Today, while different players have stepped in to help curb counterfeit trade, traders who supply counterfeit goods have also put in measures to advance their trade.

Leveraging technology, liberal international trade boundaries, and a lack of consumer awareness, traders of counterfeit goods have used these loopholes to increase the quantity and distribution of counterfeit goods across different markets in the region, making their products sophisticated and somewhat undetectable by the natural eye.

In this regard, it has become vital for manufacturing and distribution companies to develop innovative and foolproof systems that protect the integrity of their products as well as their consumers.

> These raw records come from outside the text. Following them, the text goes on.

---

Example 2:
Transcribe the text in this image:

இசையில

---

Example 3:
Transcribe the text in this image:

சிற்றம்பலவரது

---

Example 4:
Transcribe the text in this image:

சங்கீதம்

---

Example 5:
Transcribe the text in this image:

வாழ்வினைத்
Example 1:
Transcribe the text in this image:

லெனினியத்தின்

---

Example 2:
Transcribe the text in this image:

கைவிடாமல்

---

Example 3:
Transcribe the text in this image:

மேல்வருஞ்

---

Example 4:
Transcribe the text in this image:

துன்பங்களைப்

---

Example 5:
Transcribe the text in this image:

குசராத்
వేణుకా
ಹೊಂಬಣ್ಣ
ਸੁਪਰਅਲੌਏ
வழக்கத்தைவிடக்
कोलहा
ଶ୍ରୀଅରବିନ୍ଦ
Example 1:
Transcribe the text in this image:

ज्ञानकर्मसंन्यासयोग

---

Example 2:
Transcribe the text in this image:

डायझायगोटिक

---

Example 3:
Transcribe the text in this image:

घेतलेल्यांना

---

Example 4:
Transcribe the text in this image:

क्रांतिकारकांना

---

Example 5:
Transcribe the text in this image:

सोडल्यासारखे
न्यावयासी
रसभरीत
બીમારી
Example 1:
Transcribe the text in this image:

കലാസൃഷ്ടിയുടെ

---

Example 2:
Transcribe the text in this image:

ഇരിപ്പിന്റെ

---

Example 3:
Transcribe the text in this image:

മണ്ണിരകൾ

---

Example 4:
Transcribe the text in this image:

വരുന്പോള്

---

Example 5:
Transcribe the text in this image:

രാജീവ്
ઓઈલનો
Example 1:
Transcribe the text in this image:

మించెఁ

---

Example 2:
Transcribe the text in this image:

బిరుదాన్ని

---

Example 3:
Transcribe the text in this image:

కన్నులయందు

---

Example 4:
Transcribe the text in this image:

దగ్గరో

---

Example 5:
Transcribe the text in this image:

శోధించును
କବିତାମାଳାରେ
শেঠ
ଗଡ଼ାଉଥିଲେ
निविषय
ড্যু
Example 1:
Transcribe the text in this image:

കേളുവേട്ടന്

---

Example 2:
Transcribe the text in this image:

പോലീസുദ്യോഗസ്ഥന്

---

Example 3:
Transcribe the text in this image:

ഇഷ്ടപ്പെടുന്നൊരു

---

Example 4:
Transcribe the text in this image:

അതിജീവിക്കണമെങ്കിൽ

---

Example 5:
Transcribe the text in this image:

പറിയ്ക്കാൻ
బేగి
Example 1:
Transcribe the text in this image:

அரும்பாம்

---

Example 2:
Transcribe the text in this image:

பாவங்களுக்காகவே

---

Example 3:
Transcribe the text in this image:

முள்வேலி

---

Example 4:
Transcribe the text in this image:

With consumer awareness being a key element in this fight, one-way companies can enhance product credibility is by developing technologies that make it easier for customers to identify and report counterfeit goods. This can be made even easier by ensuring these tools are easily available via mobile phones.

With a large proportion of users having phones, mobile-based solutions minimise the distribution and purchase of counterfeits and give the manufacturing company a monitoring system that helps track where the counterfeit goods are being sold, allowing for further action against the counterfeiters.

The Eaton Asset Manager app, for instance, leverages intelligent technology to detect counterfeit Eaton products. With a single tap, users can quickly authenticate the product before purchase and have access to any product information on products that have been installed in their homes or commercial buildings while on the move.

This serves both the informed and uninformed consumer, who, through human error may find it difficult to identify suspect packaging, extraneous marks or labelling, lookalikes, non-compliant and counterfeit products.

The uptake of the app across different markets has reflected a drop in counterfeited Eaton products and has reinforced Eaton’s commitment to do business right, operate sustainably, and help customers manage power.

That said, the fight against counterfeiting needs collaboration by both private and public players.

In Kenya for instance, Eaton has worked with the Anti-Counterfeit Agency to train suppliers, distributors, and manufacturers on the authentication process.

This was based on the realisation that counterfeiting involves a networked supply chain, meaning that proper coordination of anti-counterfeiting measures needs to be cut across all stakeholders including the government, manufacturers, suppliers and consumers.

In a highly connected world, global supply chains have made it easier for people to trade across borders. However, this has also led to the emergence of criminals who trade counterfeit goods.

As governments work to curb this, manufacturers need to adopt technologies and internal systems that make it difficult for products to be counterfeited. This is also crucial for the environment as counterfeit electrical products can emit toxins and chemicals, which are harmful to the consumers as well as the environment.

As the world demands more intelligent power management tools, companies need to continue to sensitise and encourage more people to purchase authentic products.

This will be achieved by providing practical and accessible tools that leverage digital technologies to detect counterfeits across the entire supply chain and a collaborative system that works towards the adoption of authentic products.